O movimento ganhou massa crítica e reuniu condições para se mobilizar abertamente. E foi em São Paulo que a investida democrata ganhou força com um evento realizado no Vale do Anhangabaú, no Centro da Capital, em pleno aniversário da cidade de São Paulo – dia 25 de janeiro. Mais de 1,5 milhão de pessoas se reuniram para declarar apoio ao Movimento das Diretas Já e no meio dessa massa humana, lá estava Alysgardência com alguns amigos. O ato foi liderado por Tancredo Neves, Franco Montoro, Orestes Quércia, Fernando Henrique Cardoso, Mário Covas, Luiz Inácio Lula da Silva e Pedro Simon, além de artistas e intelectuais engajados pela causa. A essa altura, a perda de prestígio do regime militar junto à população era grande. 

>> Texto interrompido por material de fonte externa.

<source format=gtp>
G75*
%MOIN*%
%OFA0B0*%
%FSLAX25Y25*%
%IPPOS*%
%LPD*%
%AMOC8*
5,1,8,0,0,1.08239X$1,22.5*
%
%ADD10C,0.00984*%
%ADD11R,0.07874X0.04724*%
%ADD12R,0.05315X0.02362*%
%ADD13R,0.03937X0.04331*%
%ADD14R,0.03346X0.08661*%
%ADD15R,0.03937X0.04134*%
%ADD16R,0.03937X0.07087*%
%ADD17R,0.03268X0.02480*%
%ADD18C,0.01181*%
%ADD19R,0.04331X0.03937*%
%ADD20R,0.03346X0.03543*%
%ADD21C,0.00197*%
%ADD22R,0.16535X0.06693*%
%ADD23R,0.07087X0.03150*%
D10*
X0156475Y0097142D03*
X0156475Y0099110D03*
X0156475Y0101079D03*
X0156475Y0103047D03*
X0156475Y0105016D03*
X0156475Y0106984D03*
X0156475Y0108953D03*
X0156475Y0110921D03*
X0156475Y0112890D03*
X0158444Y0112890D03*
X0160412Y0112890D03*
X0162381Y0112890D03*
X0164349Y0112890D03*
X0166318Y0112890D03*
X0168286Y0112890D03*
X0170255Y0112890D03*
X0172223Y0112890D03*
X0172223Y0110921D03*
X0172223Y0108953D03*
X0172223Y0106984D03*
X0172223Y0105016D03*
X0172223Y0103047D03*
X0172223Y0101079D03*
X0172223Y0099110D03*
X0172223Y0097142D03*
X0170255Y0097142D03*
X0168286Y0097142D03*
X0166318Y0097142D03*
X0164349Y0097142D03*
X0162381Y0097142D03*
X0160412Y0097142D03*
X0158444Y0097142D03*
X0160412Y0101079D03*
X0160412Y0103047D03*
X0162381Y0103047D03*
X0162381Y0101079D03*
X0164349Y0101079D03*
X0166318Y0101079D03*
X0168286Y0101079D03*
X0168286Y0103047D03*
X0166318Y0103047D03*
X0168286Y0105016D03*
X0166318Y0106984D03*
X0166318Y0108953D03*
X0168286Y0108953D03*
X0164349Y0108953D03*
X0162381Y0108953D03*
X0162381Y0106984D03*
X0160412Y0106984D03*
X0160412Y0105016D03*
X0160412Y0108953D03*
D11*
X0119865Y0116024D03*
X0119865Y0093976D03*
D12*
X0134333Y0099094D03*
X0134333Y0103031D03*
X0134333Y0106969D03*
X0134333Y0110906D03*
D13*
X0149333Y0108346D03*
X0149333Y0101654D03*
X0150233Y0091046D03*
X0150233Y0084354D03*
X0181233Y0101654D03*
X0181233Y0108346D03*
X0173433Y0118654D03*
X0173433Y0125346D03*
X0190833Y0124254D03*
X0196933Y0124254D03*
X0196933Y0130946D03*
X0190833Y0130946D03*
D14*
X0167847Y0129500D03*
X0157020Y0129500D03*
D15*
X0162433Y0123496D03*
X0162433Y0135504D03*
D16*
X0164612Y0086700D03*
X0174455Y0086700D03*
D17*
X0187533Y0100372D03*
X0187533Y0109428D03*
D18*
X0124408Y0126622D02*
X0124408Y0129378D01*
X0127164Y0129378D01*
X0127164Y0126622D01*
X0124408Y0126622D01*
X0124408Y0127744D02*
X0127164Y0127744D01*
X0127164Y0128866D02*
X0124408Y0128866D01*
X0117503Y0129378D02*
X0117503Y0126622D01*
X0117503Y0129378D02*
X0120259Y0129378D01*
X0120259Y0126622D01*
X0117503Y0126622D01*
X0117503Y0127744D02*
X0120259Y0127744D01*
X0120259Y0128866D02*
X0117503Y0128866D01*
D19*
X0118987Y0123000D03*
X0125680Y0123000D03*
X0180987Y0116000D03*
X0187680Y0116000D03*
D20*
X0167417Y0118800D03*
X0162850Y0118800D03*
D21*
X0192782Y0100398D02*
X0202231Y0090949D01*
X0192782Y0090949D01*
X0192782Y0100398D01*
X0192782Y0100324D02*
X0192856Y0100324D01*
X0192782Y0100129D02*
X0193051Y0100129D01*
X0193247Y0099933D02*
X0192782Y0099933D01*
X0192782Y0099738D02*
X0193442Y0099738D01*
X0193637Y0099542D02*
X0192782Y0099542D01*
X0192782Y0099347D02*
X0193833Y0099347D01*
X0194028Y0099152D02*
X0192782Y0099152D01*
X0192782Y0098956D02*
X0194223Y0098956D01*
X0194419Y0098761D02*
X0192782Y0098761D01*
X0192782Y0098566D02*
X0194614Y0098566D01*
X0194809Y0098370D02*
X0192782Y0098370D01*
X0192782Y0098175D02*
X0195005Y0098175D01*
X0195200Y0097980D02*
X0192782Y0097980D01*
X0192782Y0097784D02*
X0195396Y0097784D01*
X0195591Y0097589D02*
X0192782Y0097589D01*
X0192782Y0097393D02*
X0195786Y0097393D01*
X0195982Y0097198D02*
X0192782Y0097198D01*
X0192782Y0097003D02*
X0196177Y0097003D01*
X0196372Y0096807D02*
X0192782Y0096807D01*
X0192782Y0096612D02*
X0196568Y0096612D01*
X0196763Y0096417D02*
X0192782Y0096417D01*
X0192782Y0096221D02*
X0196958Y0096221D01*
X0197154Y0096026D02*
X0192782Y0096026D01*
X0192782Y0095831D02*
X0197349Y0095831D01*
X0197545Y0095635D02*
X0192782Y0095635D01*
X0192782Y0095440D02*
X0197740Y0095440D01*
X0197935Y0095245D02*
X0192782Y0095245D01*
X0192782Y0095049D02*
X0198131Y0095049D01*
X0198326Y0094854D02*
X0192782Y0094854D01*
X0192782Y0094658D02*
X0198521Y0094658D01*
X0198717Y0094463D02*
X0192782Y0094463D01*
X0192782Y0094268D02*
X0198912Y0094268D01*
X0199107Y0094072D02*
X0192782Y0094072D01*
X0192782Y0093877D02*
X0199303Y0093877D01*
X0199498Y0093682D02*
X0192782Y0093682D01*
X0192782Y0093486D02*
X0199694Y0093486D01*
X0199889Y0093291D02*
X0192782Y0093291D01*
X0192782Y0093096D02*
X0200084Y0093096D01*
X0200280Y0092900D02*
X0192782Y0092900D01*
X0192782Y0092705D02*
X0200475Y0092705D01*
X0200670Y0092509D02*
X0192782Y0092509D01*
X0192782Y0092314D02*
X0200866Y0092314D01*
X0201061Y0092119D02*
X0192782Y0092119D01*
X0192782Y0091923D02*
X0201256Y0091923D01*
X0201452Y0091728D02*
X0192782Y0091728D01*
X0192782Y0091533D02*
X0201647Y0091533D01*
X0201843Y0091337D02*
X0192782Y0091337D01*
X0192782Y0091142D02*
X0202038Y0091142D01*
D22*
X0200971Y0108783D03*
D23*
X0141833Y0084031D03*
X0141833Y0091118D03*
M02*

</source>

 Tempos bons. Tempos diferentes do que foi a terrível ditadura militar...

Evento ocorrido em João Pessoa durante a Ditadura Militar.

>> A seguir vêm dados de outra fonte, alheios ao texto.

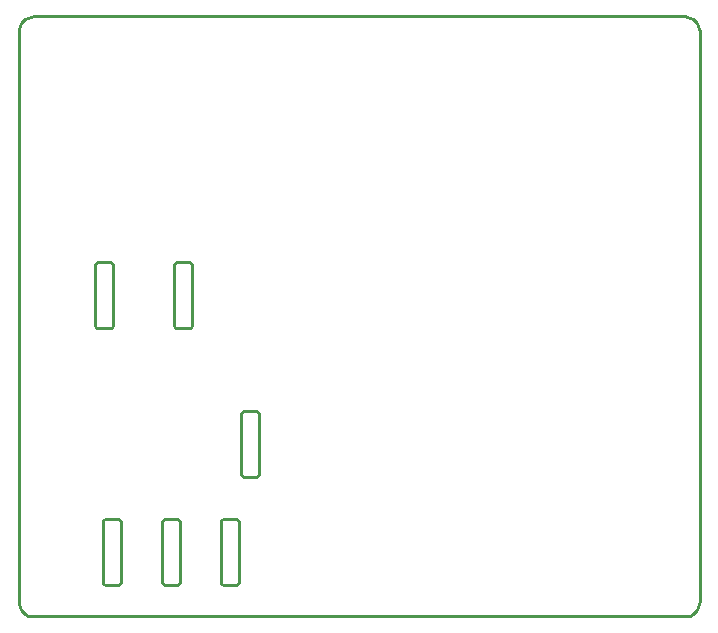
<source format=gm1>
%FSTAX23Y23*%
%MOIN*%
%SFA1B1*%

%IPPOS*%
%ADD12C,0.010000*%
%LNboard-1*%
%LPD*%
G54D12*
X00314Y0117D02*
X00311Y01177D01*
X00304Y0118*
X00264D02*
X00257Y01177D01*
X00254Y0117*
Y0097D02*
X00257Y00962D01*
X00264Y0096*
X00304D02*
X00311Y00962D01*
X00314Y0097*
X00517D02*
X0052Y00962D01*
X00527Y0096*
X00567D02*
X00574Y00962D01*
X00577Y0097*
Y0117D02*
X00574Y01177D01*
X00567Y0118*
X00527D02*
X0052Y01177D01*
X00517Y0117*
X00742Y00475D02*
X00745Y00467D01*
X00752Y00465*
X00792D02*
X00799Y00467D01*
X00802Y00475*
Y00675D02*
X00799Y00682D01*
X00792Y00685*
X00752D02*
X00745Y00682D01*
X00742Y00675*
X00673Y00115D02*
X00676Y00107D01*
X00683Y00105*
X00723D02*
X0073Y00107D01*
X00733Y00115*
Y00315D02*
X0073Y00322D01*
X00723Y00325*
X00683D02*
X00676Y00322D01*
X00673Y00315*
X00477Y00115D02*
X0048Y00107D01*
X00487Y00105*
X00527D02*
X00534Y00107D01*
X00537Y00115*
Y00315D02*
X00534Y00322D01*
X00527Y00325*
X00487D02*
X0048Y00322D01*
X00477Y00315*
X0029Y00325D02*
X00282Y00322D01*
X0028Y00315*
X0034D02*
X00337Y00322D01*
X0033Y00325*
Y00105D02*
X00337Y00107D01*
X0034Y00115*
X0028D02*
X00282Y00107D01*
X0029Y00105*
X0222Y0D02*
X02229Y0D01*
X02239Y00003*
X02247Y00008*
X02255Y00014*
X02261Y00022*
X02266Y0003*
X02269Y0004*
X0227Y0005*
Y0195D02*
X02269Y01959D01*
X02266Y01969*
X02261Y01977*
X02255Y01985*
X02247Y01991*
X02239Y01996*
X02229Y01999*
X0222Y02*
X0005D02*
X0004Y01999D01*
X0003Y01996*
X00022Y01991*
X00014Y01985*
X00008Y01977*
X00003Y01969*
X0Y01959*
X0Y0195*
Y0005D02*
X0Y0004D01*
X00003Y0003*
X00008Y00022*
X00014Y00014*
X00022Y00008*
X0003Y00003*
X0004Y0*
X0005Y0*
X00314Y0097D02*
Y0117D01*
X00254Y0097D02*
Y0117D01*
X00264Y0118D02*
X00304D01*
X00264Y0096D02*
X00304D01*
X00527D02*
X00567D01*
X00527Y0118D02*
X00567D01*
X00577Y0097D02*
Y0117D01*
X00517Y0097D02*
Y0117D01*
X00752Y00465D02*
X00792D01*
X00752Y00685D02*
X00792D01*
X00802Y00475D02*
Y00675D01*
X00742Y00475D02*
Y00675D01*
X00683Y00105D02*
X00723D01*
X00683Y00325D02*
X00723D01*
X00733Y00115D02*
Y00315D01*
X00673Y00115D02*
Y00315D01*
X00487Y00105D02*
X00527D01*
X00487Y00325D02*
X00527D01*
X00537Y00115D02*
Y00315D01*
X00477Y00115D02*
Y00315D01*
X0028Y00115D02*
Y00315D01*
X0034Y00115D02*
Y00315D01*
X0029Y00325D02*
X0033D01*
X0029Y00105D02*
X0033D01*
X0005Y0D02*
X0222D01*
X0227Y0005D02*
Y001D01*
Y0195*
X0215Y02D02*
X0222D01*
X0005D02*
X0215D01*
X0Y0005D02*
Y0195D01*
M02*
</source>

Para quem desconhece, este é um retrato singelo do que foi o Golpe Militar de 1964, que amanhã, 31 de março, completa 61 anos.

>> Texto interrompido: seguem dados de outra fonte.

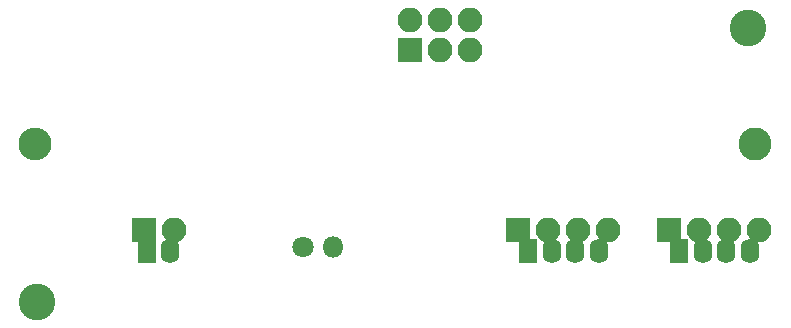
<source format=gbs>
G04 #@! TF.GenerationSoftware,KiCad,Pcbnew,(5.0.0-rc2-160-g7b7355772)*
G04 #@! TF.CreationDate,2018-09-02T18:15:38+01:00*
G04 #@! TF.ProjectId,BMS_Cell_Module,424D535F43656C6C5F4D6F64756C652E,3.0*
G04 #@! TF.SameCoordinates,Original*
G04 #@! TF.FileFunction,Soldermask,Bot*
G04 #@! TF.FilePolarity,Negative*
%FSLAX46Y46*%
G04 Gerber Fmt 4.6, Leading zero omitted, Abs format (unit mm)*
G04 Created by KiCad (PCBNEW (5.0.0-rc2-160-g7b7355772)) date 09/02/18 18:15:38*
%MOMM*%
%LPD*%
G01*
G04 APERTURE LIST*
%ADD10O,2.800000X2.800000*%
%ADD11C,2.800000*%
%ADD12R,2.100000X2.100000*%
%ADD13O,2.100000X2.100000*%
%ADD14C,3.100000*%
%ADD15R,1.600000X2.100000*%
%ADD16O,1.600000X2.100000*%
%ADD17C,1.800000*%
%ADD18O,1.800000X1.800000*%
G04 APERTURE END LIST*
D10*
G04 #@! TO.C,R1*
X110640000Y-83250000D03*
D11*
X171600000Y-83250000D03*
G04 #@! TD*
D12*
G04 #@! TO.C,REF\002A\002A*
X164325000Y-90550000D03*
D13*
X166865000Y-90550000D03*
X169405000Y-90550000D03*
X171945000Y-90550000D03*
G04 #@! TD*
D14*
G04 #@! TO.C,REF\002A\002A*
X110800000Y-96600000D03*
G04 #@! TD*
G04 #@! TO.C,REF\002A\002A*
X171000000Y-73400000D03*
G04 #@! TD*
D15*
G04 #@! TO.C,J2*
X152350000Y-92300000D03*
D16*
X154350000Y-92300000D03*
X156350000Y-92300000D03*
X158350000Y-92300000D03*
G04 #@! TD*
D15*
G04 #@! TO.C,J3*
X165129762Y-92300000D03*
D16*
X167129762Y-92300000D03*
X169129762Y-92300000D03*
X171129762Y-92300000D03*
G04 #@! TD*
D12*
G04 #@! TO.C,ISP1*
X142400000Y-75250000D03*
D13*
X142400000Y-72710000D03*
X144940000Y-75250000D03*
X144940000Y-72710000D03*
X147480000Y-75250000D03*
X147480000Y-72710000D03*
G04 #@! TD*
D17*
G04 #@! TO.C,TH1*
X133275000Y-91950000D03*
D18*
X135815000Y-91950000D03*
G04 #@! TD*
D15*
G04 #@! TO.C,J1*
X120075000Y-92300000D03*
D16*
X122075000Y-92300000D03*
G04 #@! TD*
D13*
G04 #@! TO.C,REF\002A\002A*
X159160000Y-90550000D03*
X156620000Y-90550000D03*
X154080000Y-90550000D03*
D12*
X151540000Y-90550000D03*
G04 #@! TD*
D13*
G04 #@! TO.C,REF\002A\002A*
X122340000Y-90550000D03*
D12*
X119800000Y-90550000D03*
G04 #@! TD*
M02*

</source>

Nasci no Mato Grosso do Sul, numa cidade cortada por uma rodovia. Minha mãe costumava contar que, exatamente na época do episódio narrado acima, os caminhões militares cruzavam a BR em longas fileiras, carregando soldados e tanques. O golpe era o único assunto nas rádios, anunciado de forma solene pelo Repórter Esso, na Hora do Brasil, na voz grave que marcava os dias de medo.

O tempo passou, mas as cicatrizes da ditadura ainda estão abertas. E, como a história insiste em se repetir, é preciso lembrar: o golpe foi um golpe. A liberdade foi sufocada. O medo se tornou cotidiano. E a democracia, por longos anos, foi apenas uma lembrança distante. Foram tempos de chumbo, de mortes, torturas e muita corrupção encubada...

PARA QUEM DESCONHECE – NO CASO, OS JOVENS – EIS UMA SÍNTESE BREVE DO QUE FOI O GOLPE MILITAR DE 1964...

Na noite de 31 de março de 1964, as forças militares deflagraram um golpe que resultou na deposição do presidente João Goulart. O governo democraticamente eleito foi derrubado sob a justificativa de uma suposta ameaça comunista—uma narrativa fabricada e amplamente apoiada por empresários, latifundiários, grandes veículos de comunicação e setores da Igreja Católica.

Desde a renúncia de Jânio Quadros, em 1961, os setores conservadores já se moviam contra Goulart. Somente em 1963 ele conseguiu retomar o regime presidencialista, mas sua postura progressista e suas propostas de reformas estruturais alarmaram as elites. O comício na Central do Brasil, em 13 de março de 1964, foi a fagulha final: diante de 150 mil pessoas, Jango anunciou medidas de reforma agrária e o controle das refinarias privadas. A resposta foi rápida e organizada. No dia seguinte, a oposição reuniu-se na “Marcha da Família com Deus pela Liberdade”, prenunciando o golpe.

Na madrugada de 31 de março, os tanques tomaram as ruas. João Goulart ainda tentou articular resistência, mas ao perceber que aliados estavam sendo presos e que os Estados Unidos apoiavam os militares, desistiu. Seguiu para Porto Alegre e, posteriormente, exilou-se no Uruguai. Antes mesmo de sua saída do país, o presidente do Senado, Auro de Moura Andrade, declarou vaga a presidência, passando o cargo interinamente para Ranieri Mazzilli. Mas o poder real estava nas mãos dos militares, que assumiriam o controle total do país.

O regime instaurado em 1964 perduraria por duas décadas. Durante esse período, opositores foram perseguidos, presos, torturados e mortos. A censura calou artistas, jornalistas e intelectuais. E os militares, como sempre, tentaram reescrever a história, disfarçando o golpe como uma necessidade patriótica. Alegavam estar salvando o país do comunismo, mas não havia comunismo algum—apenas o desejo de manter o poder sob suas botas.